_Изучаемый текст:_
Пит Шоттон: «Джон отвлекал меня, сбивал, клал прямо перед моим носом рисунки. Некоторые из них были непристойными, но, главное, они всегда были смешными. Я не мог сдержаться и прыскал. Кошмар. На меня нападал безудержный хохот, я ржал как безумный, не мог остановиться.
Мы довольно быстро зарекомендовали себя клоунами своего класса, и без опаски прятали на дно своих ранцев будильники, начинавшие звенеть посреди урока, наполняли велосипедный насос чернилами и стреляли ими в наименее бдительных учителей, когда они стояли к нам спиной, подвешивали классную доску так, что она падала, как только на ней начинали писать.

_Исходные данные:_

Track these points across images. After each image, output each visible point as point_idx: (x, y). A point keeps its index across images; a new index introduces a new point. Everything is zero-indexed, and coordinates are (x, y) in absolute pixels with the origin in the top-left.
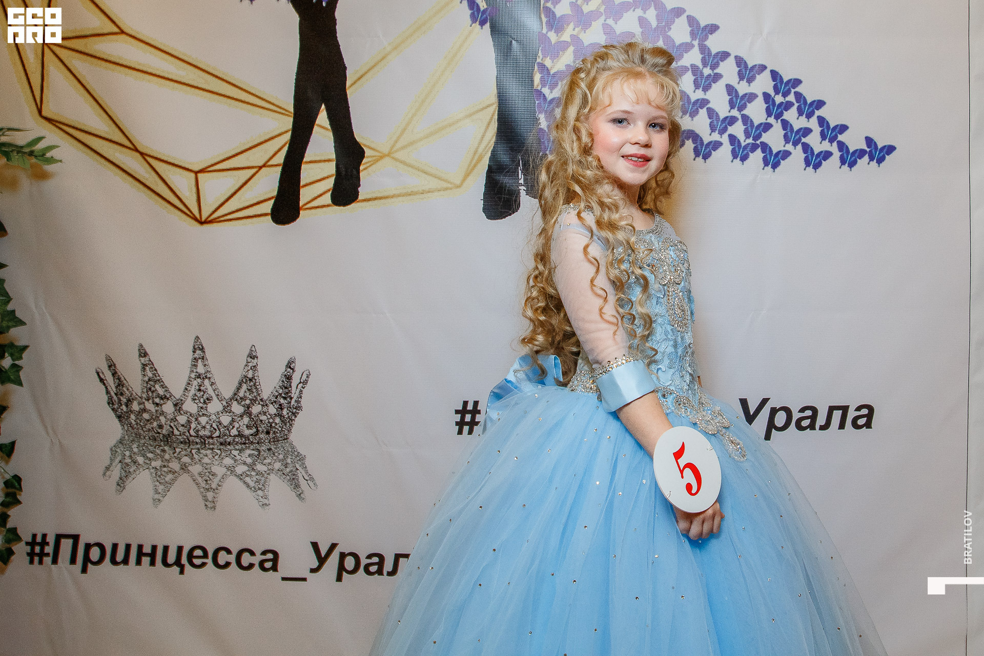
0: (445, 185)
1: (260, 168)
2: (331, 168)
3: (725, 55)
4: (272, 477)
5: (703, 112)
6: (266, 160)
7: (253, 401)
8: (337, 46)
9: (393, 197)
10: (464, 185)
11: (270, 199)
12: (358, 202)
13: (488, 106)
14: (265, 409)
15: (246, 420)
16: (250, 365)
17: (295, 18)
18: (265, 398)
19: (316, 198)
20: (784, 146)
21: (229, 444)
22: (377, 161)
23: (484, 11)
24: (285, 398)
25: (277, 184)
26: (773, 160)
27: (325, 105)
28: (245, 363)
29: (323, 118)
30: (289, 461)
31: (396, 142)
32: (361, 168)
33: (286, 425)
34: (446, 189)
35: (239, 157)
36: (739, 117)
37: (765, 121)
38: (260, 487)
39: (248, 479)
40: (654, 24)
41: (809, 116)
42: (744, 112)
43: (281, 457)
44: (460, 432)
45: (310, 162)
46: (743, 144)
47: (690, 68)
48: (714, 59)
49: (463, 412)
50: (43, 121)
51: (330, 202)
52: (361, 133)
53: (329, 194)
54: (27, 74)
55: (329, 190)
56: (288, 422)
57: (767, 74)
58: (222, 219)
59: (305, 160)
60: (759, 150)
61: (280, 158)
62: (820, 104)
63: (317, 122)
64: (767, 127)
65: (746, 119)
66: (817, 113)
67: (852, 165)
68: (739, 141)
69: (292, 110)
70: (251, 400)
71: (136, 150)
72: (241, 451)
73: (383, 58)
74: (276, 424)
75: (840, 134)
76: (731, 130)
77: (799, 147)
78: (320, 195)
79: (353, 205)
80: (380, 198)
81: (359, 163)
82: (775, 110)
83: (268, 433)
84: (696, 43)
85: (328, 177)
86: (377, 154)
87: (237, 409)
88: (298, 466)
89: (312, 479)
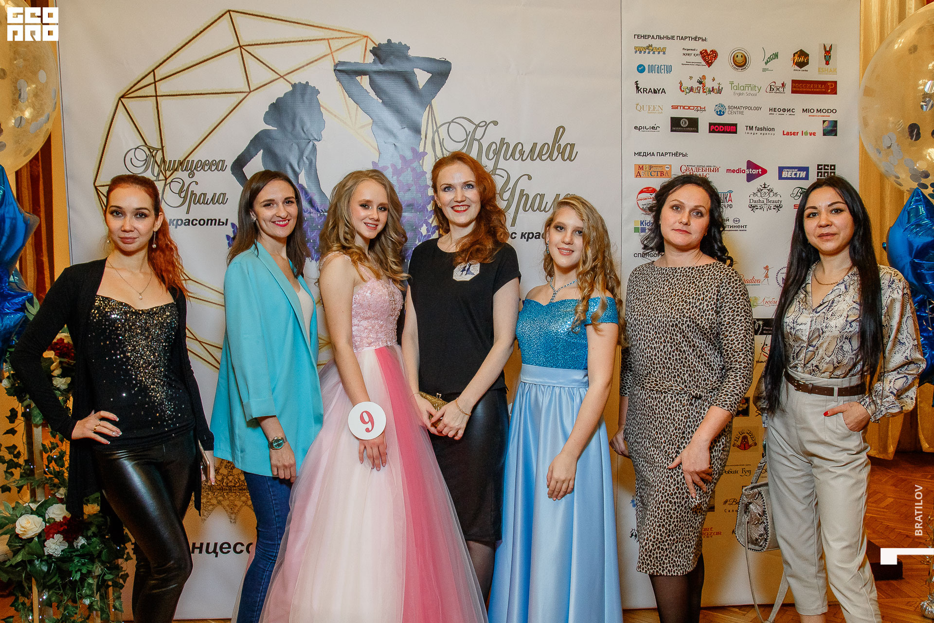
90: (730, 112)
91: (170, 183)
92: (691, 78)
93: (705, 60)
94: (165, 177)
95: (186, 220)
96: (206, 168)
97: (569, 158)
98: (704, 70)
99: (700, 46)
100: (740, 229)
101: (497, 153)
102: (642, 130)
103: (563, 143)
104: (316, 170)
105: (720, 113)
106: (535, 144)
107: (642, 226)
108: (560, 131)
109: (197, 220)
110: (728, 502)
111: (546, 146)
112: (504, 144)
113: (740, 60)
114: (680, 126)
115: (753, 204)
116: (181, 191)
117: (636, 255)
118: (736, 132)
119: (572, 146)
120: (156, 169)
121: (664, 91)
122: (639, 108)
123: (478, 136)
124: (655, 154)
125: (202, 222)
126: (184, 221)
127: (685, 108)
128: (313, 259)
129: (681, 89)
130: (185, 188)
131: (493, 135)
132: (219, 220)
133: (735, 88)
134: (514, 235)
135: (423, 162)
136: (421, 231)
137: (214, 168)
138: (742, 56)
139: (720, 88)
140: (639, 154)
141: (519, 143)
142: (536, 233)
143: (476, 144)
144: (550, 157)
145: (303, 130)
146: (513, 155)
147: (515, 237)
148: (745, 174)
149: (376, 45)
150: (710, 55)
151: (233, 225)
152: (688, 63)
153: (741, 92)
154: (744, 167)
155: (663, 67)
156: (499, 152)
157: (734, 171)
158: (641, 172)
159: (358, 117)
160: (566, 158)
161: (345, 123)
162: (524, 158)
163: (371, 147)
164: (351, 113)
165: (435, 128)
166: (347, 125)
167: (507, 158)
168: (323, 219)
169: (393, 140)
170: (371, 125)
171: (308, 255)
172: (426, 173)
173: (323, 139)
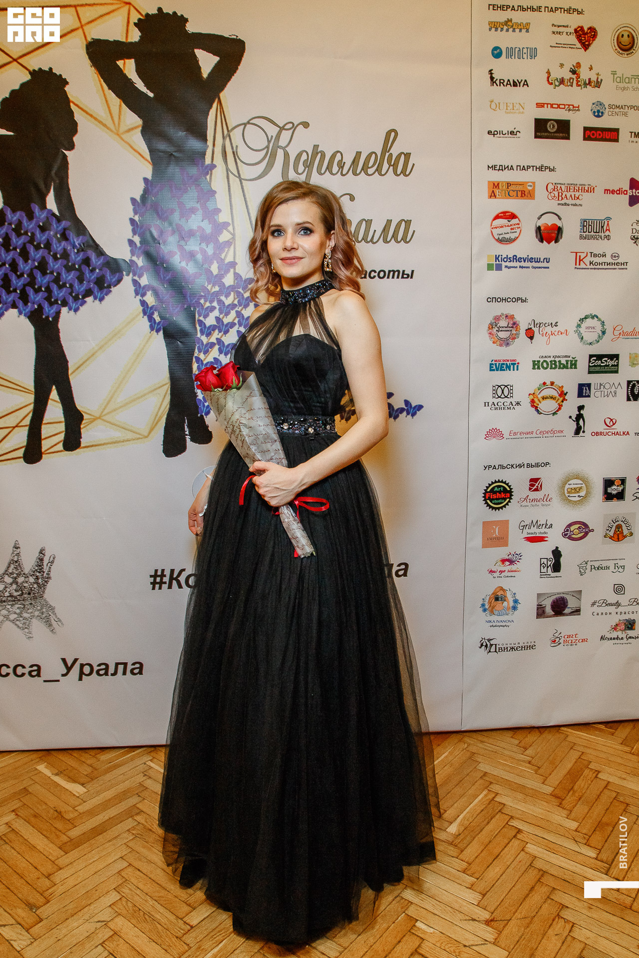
0: (138, 436)
1: (14, 428)
2: (62, 427)
4: (34, 620)
6: (18, 422)
7: (19, 575)
8: (61, 346)
9: (103, 444)
10: (151, 435)
11: (21, 448)
13: (166, 384)
14: (27, 580)
15: (14, 586)
16: (15, 552)
17: (32, 329)
18: (26, 573)
19: (52, 447)
21: (4, 601)
22: (92, 422)
23: (159, 323)
24: (39, 572)
25: (26, 438)
27: (56, 386)
28: (12, 552)
29: (54, 394)
30: (44, 610)
31: (104, 409)
32: (82, 426)
33: (41, 588)
34: (138, 439)
38: (26, 627)
39: (18, 623)
43: (39, 608)
44: (154, 588)
49: (155, 576)
51: (62, 449)
52: (80, 403)
53: (62, 443)
56: (42, 587)
59: (44, 422)
61: (27, 421)
63: (50, 397)
67: (396, 417)
69: (33, 390)
70: (17, 574)
72: (12, 605)
74: (35, 588)
78: (56, 445)
79: (78, 450)
80: (96, 446)
81: (80, 423)
83: (29, 594)
86: (92, 417)
87: (8, 580)
88: (50, 614)
89: (60, 621)
90: (610, 113)
92: (562, 65)
93: (580, 41)
97: (404, 172)
98: (579, 55)
99: (575, 21)
100: (620, 267)
101: (308, 165)
102: (498, 135)
103: (395, 151)
104: (69, 190)
105: (598, 114)
106: (359, 154)
107: (497, 262)
108: (391, 136)
110: (597, 604)
111: (374, 155)
112: (317, 153)
113: (625, 40)
114: (547, 131)
115: (636, 234)
117: (489, 300)
118: (617, 140)
119: (408, 156)
121: (526, 84)
122: (493, 106)
123: (283, 142)
124: (515, 168)
127: (554, 106)
128: (70, 309)
129: (548, 81)
131: (302, 142)
133: (618, 80)
135: (211, 178)
136: (211, 269)
138: (628, 36)
139: (599, 80)
140: (494, 167)
141: (338, 152)
143: (280, 153)
144: (379, 170)
145: (49, 137)
146: (330, 168)
148: (627, 197)
149: (142, 15)
150: (587, 33)
152: (558, 46)
153: (626, 85)
154: (626, 186)
155: (525, 50)
156: (312, 163)
157: (613, 192)
158: (497, 191)
159: (122, 117)
160: (398, 173)
161: (105, 125)
162: (344, 172)
163: (142, 159)
164: (112, 112)
165: (226, 132)
166: (108, 128)
167: (322, 172)
168: (81, 256)
169: (170, 149)
170: (140, 128)
171: (65, 303)
172: (215, 192)
173: (76, 147)
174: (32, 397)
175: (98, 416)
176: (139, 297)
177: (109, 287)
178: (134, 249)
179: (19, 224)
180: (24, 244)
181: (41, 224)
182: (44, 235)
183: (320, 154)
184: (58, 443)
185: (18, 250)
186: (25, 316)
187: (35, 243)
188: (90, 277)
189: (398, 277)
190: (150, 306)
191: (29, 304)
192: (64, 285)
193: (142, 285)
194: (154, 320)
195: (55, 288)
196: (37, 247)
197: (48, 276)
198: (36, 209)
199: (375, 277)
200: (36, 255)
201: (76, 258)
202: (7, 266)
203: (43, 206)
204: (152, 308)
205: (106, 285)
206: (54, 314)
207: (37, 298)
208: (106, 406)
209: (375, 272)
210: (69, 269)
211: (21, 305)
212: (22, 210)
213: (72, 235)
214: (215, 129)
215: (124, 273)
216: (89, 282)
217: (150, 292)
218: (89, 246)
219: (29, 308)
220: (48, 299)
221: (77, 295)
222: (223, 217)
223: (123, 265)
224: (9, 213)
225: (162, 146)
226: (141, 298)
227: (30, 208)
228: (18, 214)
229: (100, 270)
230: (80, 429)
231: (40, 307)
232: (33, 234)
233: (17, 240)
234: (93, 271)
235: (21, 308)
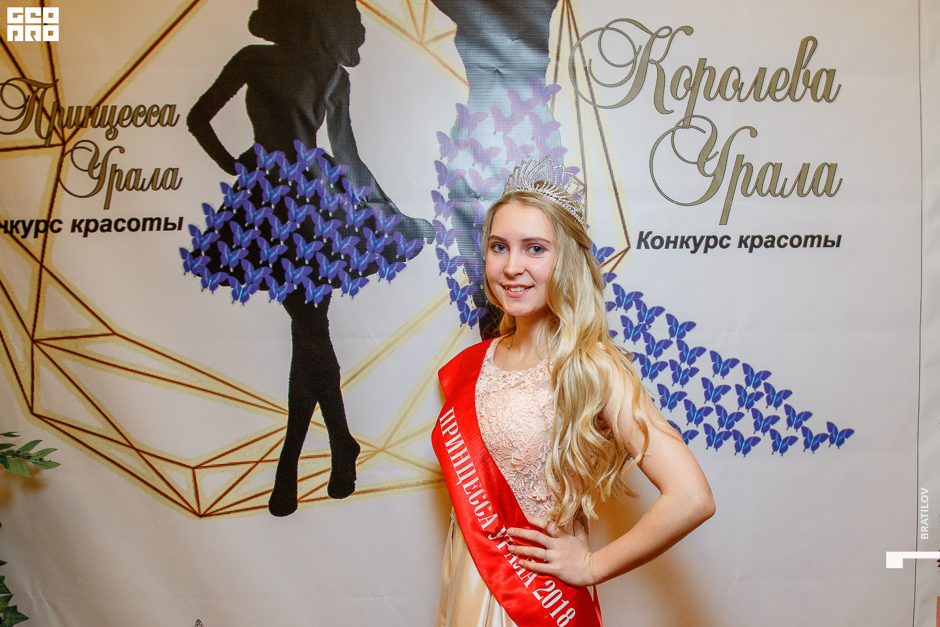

_Список заданий:_
a: Процитируйте список: начните с его первой строки и остановитесь после строки, в которой есть «94: (165, 177)». Изображения в ответ не включайте.
b: Что могло бы идти дальше в рассказе Пита Шоттона о школьных проделках? Напишите продолжение, начиная сразу после последнего приведенного предложения.

_Ответы:_
a:
Track these points across images. After each image, output each visible point as point_idx: (x, y). A point keeps its index across images; a new index introduces a new point. Everything is zero-indexed, and coordinates are (x, y) in absolute pixels with the origin in the top-left.
0: (445, 185)
1: (260, 168)
2: (331, 168)
3: (725, 55)
4: (272, 477)
5: (703, 112)
6: (266, 160)
7: (253, 401)
8: (337, 46)
9: (393, 197)
10: (464, 185)
11: (270, 199)
12: (358, 202)
13: (488, 106)
14: (265, 409)
15: (246, 420)
16: (250, 365)
17: (295, 18)
18: (265, 398)
19: (316, 198)
20: (784, 146)
21: (229, 444)
22: (377, 161)
23: (484, 11)
24: (285, 398)
25: (277, 184)
26: (773, 160)
27: (325, 105)
28: (245, 363)
29: (323, 118)
30: (289, 461)
31: (396, 142)
32: (361, 168)
33: (286, 425)
34: (446, 189)
35: (239, 157)
36: (739, 117)
37: (765, 121)
38: (260, 487)
39: (248, 479)
40: (654, 24)
41: (809, 116)
42: (744, 112)
43: (281, 457)
44: (460, 432)
45: (310, 162)
46: (743, 144)
47: (690, 68)
48: (714, 59)
49: (463, 412)
50: (43, 121)
51: (330, 202)
52: (361, 133)
53: (329, 194)
54: (27, 74)
55: (329, 190)
56: (288, 422)
57: (767, 74)
58: (222, 219)
59: (305, 160)
60: (759, 150)
61: (280, 158)
62: (820, 104)
63: (317, 122)
64: (767, 127)
65: (746, 119)
66: (817, 113)
67: (852, 165)
68: (739, 141)
69: (292, 110)
70: (251, 400)
71: (136, 150)
72: (241, 451)
73: (383, 58)
74: (276, 424)
75: (840, 134)
76: (731, 130)
77: (799, 147)
78: (320, 195)
79: (353, 205)
80: (380, 198)
81: (359, 163)
82: (775, 110)
83: (268, 433)
84: (696, 43)
85: (328, 177)
86: (377, 154)
87: (237, 409)
88: (298, 466)
89: (312, 479)
90: (730, 112)
91: (170, 183)
92: (691, 78)
93: (705, 60)
94: (165, 177)

b:
И если нам все удавалось, вина за наши выходки всегда падала на чужие головы. Обнаружив, что стенные колонны в нашем классе полы внутри и их можно открыть, мы решили захоронить там наиболее кроткого и услужливого одноклассника как раз перед уроком французского. (По традиции, учитель входит в класс одновременно со звонком и к этому моменту все должны сидеть за партами.) И вот где-то посреди урока наша жертва, по всей видимости, начала страдать от нехватки воздуха и вывалилась прямо из стены с оглушительным грохотом. «Симмонс! – рявкнул учитель французского. – Сядь на свое место и прекрати дурачиться!». И хотя ошеломленный и наполовину задохнувшийся Симмонс никогда не осмелился бы выдать нас, в конце концов, досталось и нам, потому что мы были не в силах сдержать хохот от успеха своей проделки.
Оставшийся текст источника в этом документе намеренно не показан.